(Source data)
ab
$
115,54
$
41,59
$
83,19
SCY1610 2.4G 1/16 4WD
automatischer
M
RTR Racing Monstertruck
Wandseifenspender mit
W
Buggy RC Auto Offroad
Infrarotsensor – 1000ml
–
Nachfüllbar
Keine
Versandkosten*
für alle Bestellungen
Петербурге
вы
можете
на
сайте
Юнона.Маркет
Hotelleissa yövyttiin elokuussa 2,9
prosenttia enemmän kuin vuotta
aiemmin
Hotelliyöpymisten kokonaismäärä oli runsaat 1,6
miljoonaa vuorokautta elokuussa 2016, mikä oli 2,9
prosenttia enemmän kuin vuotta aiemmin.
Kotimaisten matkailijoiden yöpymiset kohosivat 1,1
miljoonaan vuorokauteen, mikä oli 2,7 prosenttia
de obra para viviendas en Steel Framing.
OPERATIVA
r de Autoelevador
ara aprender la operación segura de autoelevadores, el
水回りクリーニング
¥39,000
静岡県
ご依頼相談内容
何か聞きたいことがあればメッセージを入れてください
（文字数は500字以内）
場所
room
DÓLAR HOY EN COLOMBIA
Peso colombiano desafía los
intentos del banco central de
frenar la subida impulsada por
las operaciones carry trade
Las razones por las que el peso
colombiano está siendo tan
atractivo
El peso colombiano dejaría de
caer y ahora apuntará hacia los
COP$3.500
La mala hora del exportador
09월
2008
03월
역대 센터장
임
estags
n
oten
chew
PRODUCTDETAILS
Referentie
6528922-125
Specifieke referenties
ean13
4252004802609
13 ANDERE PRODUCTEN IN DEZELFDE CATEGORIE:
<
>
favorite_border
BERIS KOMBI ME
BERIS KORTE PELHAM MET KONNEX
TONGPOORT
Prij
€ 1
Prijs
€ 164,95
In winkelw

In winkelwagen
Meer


[Task statement]:
Every record is to be retyped exactly as given.

[Task result]:
ab
$
115,54
$
41,59
$
83,19
SCY1610 2.4G 1/16 4WD
automatischer
M
RTR Racing Monstertruck
Wandseifenspender mit
W
Buggy RC Auto Offroad
Infrarotsensor – 1000ml
–
Nachfüllbar
Keine
Versandkosten*
für alle Bestellungen
Петербурге
вы
можете
на
сайте
Юнона.Маркет
Hotelleissa yövyttiin elokuussa 2,9
prosenttia enemmän kuin vuotta
aiemmin
Hotelliyöpymisten kokonaismäärä oli runsaat 1,6
miljoonaa vuorokautta elokuussa 2016, mikä oli 2,9
prosenttia enemmän kuin vuotta aiemmin.
Kotimaisten matkailijoiden yöpymiset kohosivat 1,1
miljoonaan vuorokauteen, mikä oli 2,7 prosenttia
de obra para viviendas en Steel Framing.
OPERATIVA
r de Autoelevador
ara aprender la operación segura de autoelevadores, el
水回りクリーニング
¥39,000
静岡県
ご依頼相談内容
何か聞きたいことがあればメッセージを入れてください
（文字数は500字以内）
場所
room
DÓLAR HOY EN COLOMBIA
Peso colombiano desafía los
intentos del banco central de
frenar la subida impulsada por
las operaciones carry trade
Las razones por las que el peso
colombiano está siendo tan
atractivo
El peso colombiano dejaría de
caer y ahora apuntará hacia los
COP$3.500
La mala hora del exportador
09월
2008
03월
역대 센터장
임
estags
n
oten
chew
PRODUCTDETAILS
Referentie
6528922-125
Specifieke referenties
ean13
4252004802609
13 ANDERE PRODUCTEN IN DEZELFDE CATEGORIE:
<
>
favorite_border
BERIS KOMBI ME
BERIS KORTE PELHAM MET KONNEX
TONGPOORT
Prij
€ 1
Prijs
€ 164,95
In winkelw

In winkelwagen
Meer


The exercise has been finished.